Do I actually need a multivitamin?
Maybe not — and that's the honest answer. If your diet is genuinely varied and you're well-nourished, a multivitamin adds little. Its real value is correcting the specific shortfalls that are common on an Indian, plant-leaning diet — vitamin B12, vitamin D3 and folate — and acting as a daily safety net at RDA. Think of it as insurance against the gaps, not a substitute for food. If you want certainty, test vitamin D and B12; if they're low, this formula is a sensible, well-dosed way to top them up.
Is the vitamin D3 really vegan?
Yes. The D3 is Vitashine™, derived from lichen — most D3 on the market is extracted from sheep's-wool lanolin, which isn't vegan. The K2 (MK-7) is MenaquinGold®, fermented from chickpeas, and the capsule is plant-based HPMC. The whole formula is 100% vegan, which is exactly why it suits plant-based women who struggle to get D3 and K2 from diet.
Why is there no iron (or calcium)?
By design. Iron requirements vary enormously between individuals and should be matched to a blood test (ferritin), not blanket-supplemented — and over-supplementing iron carries a real accumulation risk. Calcium is bulky and is better timed on its own. Keeping this formula iron- and calcium-free means you can dose those separately to your actual needs. If a blood test shows you're iron-deficient, pair this with a standalone iron product such as Women's Iron.
What makes it “whole food”?
The vitamins are delivered through plant and food sources rather than purely synthetic isolates: vitamin C via Amla, beta-carotene from Blakeslea trispora, a B-complex blend from Tulsi, sunflower, papaya, lemon peel, Sesbania and Spirulina, plus Moringa leaf for broad phytonutrient support. Honest framing: whole-food sourcing makes the formula fully vegan and brings co-occurring plant compounds — it doesn't, by itself, make the vitamins clinically superior to standardised forms. The 100% RDA dosing is what delivers the benefit.
Can I take it during pregnancy?
Consult your obstetrician first. This is not a prenatal formula — prenatal needs (higher folate, iron, sometimes choline and DHA) differ from a general multivitamin. That said, the vitamin A here is the safer beta-carotene form (lower accumulation risk than retinol) and folate is included. Pregnant or lactating women should not start any supplement without medical guidance.

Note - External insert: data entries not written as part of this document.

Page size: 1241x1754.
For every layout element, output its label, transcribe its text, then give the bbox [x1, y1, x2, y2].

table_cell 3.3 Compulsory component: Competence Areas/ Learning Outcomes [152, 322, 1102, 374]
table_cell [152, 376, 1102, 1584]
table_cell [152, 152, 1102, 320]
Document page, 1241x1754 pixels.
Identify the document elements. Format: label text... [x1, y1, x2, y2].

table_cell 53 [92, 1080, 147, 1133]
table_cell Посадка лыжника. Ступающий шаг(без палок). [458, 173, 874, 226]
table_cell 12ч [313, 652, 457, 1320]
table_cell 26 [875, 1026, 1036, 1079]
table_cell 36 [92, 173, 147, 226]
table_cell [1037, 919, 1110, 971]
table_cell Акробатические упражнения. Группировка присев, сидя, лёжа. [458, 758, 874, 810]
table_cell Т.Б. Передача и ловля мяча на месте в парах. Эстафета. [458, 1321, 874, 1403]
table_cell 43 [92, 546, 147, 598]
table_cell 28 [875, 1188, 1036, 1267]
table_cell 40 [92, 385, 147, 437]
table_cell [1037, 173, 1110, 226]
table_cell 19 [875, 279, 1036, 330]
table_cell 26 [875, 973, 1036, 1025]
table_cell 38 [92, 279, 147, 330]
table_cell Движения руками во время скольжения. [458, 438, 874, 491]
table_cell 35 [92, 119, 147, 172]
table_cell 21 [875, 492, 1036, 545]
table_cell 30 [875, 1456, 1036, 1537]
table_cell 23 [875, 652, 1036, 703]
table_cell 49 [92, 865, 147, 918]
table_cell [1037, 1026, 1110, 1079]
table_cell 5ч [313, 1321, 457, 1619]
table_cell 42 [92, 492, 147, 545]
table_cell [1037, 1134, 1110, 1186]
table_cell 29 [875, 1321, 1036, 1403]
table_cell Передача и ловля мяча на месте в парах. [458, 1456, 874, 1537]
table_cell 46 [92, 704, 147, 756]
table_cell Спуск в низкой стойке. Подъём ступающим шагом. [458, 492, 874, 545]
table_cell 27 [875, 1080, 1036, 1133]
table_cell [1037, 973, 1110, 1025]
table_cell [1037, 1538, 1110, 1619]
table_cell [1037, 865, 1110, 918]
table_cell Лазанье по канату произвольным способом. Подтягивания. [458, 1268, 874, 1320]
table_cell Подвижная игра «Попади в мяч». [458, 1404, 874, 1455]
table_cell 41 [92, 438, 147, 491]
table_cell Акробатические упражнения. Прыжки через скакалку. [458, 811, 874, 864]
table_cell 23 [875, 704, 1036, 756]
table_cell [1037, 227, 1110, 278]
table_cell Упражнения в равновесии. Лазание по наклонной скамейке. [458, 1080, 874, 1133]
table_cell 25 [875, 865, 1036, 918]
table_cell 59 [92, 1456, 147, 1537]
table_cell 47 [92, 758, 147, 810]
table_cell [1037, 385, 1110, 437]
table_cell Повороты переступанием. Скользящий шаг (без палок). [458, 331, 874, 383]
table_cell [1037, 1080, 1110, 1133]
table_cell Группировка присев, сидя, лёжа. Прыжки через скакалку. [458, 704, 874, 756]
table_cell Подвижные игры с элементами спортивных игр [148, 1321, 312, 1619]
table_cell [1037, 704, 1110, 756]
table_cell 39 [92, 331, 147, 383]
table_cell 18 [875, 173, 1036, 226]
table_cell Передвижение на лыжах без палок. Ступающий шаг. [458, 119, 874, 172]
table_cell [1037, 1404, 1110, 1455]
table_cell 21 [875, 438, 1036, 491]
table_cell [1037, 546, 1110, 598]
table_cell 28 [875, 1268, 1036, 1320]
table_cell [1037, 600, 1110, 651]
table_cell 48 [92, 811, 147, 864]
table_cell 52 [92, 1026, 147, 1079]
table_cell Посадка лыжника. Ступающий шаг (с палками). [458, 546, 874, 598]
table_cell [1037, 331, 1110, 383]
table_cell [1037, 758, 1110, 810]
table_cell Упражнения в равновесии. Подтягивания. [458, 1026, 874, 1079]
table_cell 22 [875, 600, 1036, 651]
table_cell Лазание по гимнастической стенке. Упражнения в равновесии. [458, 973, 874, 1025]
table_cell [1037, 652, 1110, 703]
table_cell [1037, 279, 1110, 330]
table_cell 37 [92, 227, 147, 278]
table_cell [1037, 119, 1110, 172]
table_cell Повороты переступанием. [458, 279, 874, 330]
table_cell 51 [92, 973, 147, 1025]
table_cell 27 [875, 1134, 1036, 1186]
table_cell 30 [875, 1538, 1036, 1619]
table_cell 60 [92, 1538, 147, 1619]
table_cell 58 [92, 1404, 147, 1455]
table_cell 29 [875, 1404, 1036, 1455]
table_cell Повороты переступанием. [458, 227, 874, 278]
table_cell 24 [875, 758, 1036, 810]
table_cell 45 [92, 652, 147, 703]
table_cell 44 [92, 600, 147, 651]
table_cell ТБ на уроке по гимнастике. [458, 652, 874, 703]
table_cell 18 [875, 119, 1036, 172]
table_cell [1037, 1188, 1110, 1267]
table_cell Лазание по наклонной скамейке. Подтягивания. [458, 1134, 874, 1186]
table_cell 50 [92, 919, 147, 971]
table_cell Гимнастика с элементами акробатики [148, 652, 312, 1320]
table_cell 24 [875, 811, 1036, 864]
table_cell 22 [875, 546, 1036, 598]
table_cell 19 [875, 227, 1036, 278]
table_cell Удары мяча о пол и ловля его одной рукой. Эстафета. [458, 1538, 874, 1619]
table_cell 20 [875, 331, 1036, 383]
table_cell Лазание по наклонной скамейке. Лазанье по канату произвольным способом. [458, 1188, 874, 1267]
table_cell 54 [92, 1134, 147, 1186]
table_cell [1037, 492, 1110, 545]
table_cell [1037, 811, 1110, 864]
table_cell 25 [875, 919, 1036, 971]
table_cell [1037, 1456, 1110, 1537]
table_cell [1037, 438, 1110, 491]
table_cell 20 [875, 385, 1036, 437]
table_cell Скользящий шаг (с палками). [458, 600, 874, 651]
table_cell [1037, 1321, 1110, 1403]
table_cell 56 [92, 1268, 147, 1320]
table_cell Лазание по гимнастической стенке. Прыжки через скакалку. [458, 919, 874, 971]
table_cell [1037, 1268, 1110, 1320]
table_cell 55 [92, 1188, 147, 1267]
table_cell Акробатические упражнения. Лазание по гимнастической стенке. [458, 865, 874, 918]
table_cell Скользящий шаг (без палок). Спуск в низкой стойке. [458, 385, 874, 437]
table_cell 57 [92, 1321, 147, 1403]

When and how should I take it?
Two capsules daily, post-lunch, with a glass of water. After-meal dosing helps the fat-soluble vitamins (A, D3, E, K2) absorb alongside dietary fat. Consistency day-to-day matters more than the exact time. Do not exceed the recommended dose.
Does it contain any allergens?
It contains soy — the vitamin E is derived from soya oilseed. It is free from dairy, sugar, nuts, gluten, artificial colours, fillers and preservatives. If you have a soy allergy, avoid this product.
I already take a separate D3 / K2 / B-complex — is that a problem?
It can be, if you don't account for it. This formula already supplies 100% RDA of D3, K2 and the full B-complex. If you stack a standalone product on top without summing the totals, you may exceed what you need — particularly for the fat-soluble vitamins. Add the daily amounts together and keep the total at or near RDA.
Why only 100% RDA and not a high-potency formula?
Because a daily multivitamin should meet your requirement, not megadose it. Excess water-soluble vitamins (B and C) are simply excreted — you pay for them and pass them out. Excess fat-soluble vitamins (A, D, E, K) can accumulate. 100% of the ICMR RDA is the evidence-aligned target for a maintenance multivitamin: enough to close gaps, not so much that it pushes any nutrient toward its upper limit.
Will it boost my energy?
Honestly — it removes a brake rather than adding a stimulant. Several B vitamins are cofactors in energy metabolism, so if you were short on them, correcting that can lift fatigue. But a multivitamin won't create energy in someone who's already well-nourished, and it contains no caffeine or stimulants. One important caveat: this formula has no iron, and iron deficiency is a common cause of fatigue in women — if you're persistently tired, test your ferritin rather than assuming a multivitamin will fix it.